Some children develop the habit of thumb sucking because they're stressed, turning to this practice whenever they being to experience a bout of anxiety. If you notice this apparent trend in your child, try to evaluate what factors in the home might be contributing to the child's stress. Many children can't or won't express what is bothering them, so it's your job to take note. Is the house excessively loud? Are there frequent agitated discussions? If so, try to minimize these instances for the good of your child.
Keep The Hands Occupied
If you've noticed that your child mainly sucks his or her thumb when bored, try to anticipate these periods of downtime and offer something that will occupy the child. Get some art supplies out and do some painting, turn the backyard sprinkler on during a hot day and run through it or get out a bunch of toy cars and play with them on the kitchen floor.
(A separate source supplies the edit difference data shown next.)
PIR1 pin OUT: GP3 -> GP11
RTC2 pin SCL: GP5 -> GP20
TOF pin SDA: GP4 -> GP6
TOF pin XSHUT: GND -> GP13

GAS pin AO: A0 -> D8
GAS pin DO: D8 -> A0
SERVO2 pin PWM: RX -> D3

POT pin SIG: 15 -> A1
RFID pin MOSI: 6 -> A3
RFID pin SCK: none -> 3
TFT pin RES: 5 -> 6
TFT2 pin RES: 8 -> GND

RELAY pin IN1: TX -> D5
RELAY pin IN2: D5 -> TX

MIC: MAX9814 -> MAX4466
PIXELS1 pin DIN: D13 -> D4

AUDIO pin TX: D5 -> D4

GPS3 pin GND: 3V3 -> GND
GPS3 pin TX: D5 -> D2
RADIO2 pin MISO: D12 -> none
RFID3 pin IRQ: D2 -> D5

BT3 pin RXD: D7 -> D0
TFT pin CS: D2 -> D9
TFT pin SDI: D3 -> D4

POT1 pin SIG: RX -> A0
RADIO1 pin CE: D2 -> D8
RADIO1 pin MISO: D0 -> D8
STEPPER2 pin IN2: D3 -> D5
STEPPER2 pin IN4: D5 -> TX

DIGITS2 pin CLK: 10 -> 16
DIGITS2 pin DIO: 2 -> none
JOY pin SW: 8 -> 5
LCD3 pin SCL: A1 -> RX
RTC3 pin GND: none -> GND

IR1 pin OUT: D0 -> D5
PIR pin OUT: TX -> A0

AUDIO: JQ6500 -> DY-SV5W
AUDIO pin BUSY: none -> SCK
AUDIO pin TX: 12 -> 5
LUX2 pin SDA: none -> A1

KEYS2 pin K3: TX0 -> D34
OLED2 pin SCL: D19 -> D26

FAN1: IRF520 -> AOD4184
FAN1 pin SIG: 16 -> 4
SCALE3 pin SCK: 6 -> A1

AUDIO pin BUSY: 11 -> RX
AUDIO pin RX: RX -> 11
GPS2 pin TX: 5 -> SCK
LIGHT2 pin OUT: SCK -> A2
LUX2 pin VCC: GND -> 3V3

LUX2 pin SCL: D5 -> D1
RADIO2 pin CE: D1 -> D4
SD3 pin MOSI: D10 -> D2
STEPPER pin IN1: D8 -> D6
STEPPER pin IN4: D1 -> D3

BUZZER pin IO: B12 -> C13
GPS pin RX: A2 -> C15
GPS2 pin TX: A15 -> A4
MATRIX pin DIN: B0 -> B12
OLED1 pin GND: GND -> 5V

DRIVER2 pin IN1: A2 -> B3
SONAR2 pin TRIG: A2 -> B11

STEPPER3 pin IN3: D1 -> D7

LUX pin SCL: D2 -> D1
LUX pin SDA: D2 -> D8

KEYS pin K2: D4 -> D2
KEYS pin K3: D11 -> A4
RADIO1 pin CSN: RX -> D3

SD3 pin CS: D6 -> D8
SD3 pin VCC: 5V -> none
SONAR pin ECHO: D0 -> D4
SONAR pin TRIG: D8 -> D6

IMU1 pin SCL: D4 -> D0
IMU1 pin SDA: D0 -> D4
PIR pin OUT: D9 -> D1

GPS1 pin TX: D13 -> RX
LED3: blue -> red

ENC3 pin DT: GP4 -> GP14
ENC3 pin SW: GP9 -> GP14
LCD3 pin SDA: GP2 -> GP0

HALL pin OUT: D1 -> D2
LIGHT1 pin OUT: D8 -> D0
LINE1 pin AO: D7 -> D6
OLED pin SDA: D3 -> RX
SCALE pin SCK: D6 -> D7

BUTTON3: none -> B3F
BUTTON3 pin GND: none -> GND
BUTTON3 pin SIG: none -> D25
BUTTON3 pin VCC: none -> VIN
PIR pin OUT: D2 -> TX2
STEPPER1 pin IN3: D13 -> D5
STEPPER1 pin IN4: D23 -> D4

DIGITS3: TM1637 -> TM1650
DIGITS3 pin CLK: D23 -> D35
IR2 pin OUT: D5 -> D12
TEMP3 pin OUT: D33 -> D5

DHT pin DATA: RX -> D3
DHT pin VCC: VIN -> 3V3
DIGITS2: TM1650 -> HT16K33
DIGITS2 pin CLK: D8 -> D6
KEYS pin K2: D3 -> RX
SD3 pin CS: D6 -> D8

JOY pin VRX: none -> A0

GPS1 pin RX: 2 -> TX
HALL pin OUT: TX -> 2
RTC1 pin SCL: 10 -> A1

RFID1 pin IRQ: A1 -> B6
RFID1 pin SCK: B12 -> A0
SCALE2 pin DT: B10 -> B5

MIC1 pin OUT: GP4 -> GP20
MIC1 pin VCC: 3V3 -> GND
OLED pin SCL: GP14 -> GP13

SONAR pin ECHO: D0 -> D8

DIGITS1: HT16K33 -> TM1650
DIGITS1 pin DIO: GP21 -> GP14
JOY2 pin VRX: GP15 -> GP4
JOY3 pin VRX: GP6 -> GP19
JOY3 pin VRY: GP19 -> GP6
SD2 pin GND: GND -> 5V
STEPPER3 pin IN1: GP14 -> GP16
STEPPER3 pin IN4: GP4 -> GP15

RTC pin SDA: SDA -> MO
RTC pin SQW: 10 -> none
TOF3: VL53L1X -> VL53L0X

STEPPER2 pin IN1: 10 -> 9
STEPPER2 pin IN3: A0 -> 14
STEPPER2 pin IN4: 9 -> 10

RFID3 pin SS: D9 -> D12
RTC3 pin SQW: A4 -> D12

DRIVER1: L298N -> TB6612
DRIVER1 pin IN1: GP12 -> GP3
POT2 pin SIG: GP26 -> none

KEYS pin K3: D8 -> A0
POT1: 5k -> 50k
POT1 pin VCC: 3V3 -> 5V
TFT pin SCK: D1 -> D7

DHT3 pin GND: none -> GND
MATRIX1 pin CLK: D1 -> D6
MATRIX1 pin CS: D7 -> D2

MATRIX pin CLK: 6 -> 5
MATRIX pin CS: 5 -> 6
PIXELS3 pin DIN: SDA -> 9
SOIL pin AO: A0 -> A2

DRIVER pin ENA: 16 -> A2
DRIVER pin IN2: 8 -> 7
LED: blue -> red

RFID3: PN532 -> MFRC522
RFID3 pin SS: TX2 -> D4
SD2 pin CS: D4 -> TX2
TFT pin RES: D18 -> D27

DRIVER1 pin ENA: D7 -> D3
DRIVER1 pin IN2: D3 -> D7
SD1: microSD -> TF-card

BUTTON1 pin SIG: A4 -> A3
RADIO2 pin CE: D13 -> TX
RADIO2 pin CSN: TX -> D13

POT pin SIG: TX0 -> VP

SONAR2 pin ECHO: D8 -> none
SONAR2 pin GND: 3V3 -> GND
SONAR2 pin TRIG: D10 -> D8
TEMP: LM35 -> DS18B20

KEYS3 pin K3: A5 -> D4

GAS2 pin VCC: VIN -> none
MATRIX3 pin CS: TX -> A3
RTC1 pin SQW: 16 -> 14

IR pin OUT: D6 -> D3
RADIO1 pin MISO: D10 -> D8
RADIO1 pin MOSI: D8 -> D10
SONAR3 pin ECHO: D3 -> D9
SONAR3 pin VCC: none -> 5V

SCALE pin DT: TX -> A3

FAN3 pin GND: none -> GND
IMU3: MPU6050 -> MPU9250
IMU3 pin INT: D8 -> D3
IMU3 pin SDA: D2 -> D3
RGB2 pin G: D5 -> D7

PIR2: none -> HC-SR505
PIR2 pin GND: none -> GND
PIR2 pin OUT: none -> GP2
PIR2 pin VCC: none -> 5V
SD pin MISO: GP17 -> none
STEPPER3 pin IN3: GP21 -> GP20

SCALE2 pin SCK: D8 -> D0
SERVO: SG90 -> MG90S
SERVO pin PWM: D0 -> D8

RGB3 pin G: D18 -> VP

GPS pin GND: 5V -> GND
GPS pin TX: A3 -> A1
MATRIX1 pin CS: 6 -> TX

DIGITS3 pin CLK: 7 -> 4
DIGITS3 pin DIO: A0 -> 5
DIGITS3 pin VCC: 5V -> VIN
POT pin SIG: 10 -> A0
When your child has his or her hands and mind occupied, thumb sucking can become forgotten.
Offer Small Rewards
For older children who suck their thumbs, you can actually explain that this habit isn't very healthy for the teeth and that you'd like to encourage the child to stop. It's possible to reason in this manner with many children, especially if you provide a series of small rewards to celebrate days in which the child doesn't suck his or her thumb. The rewards don't have to be expensive; a simple solution is to buy a package of stickers and give your child a sticker at the end of each day that you haven't noticed this behavior. Depending on your budget, you might wish to provide larger rewards, such as a small toy, at the end of each week that thumb sucking hasn't occurred.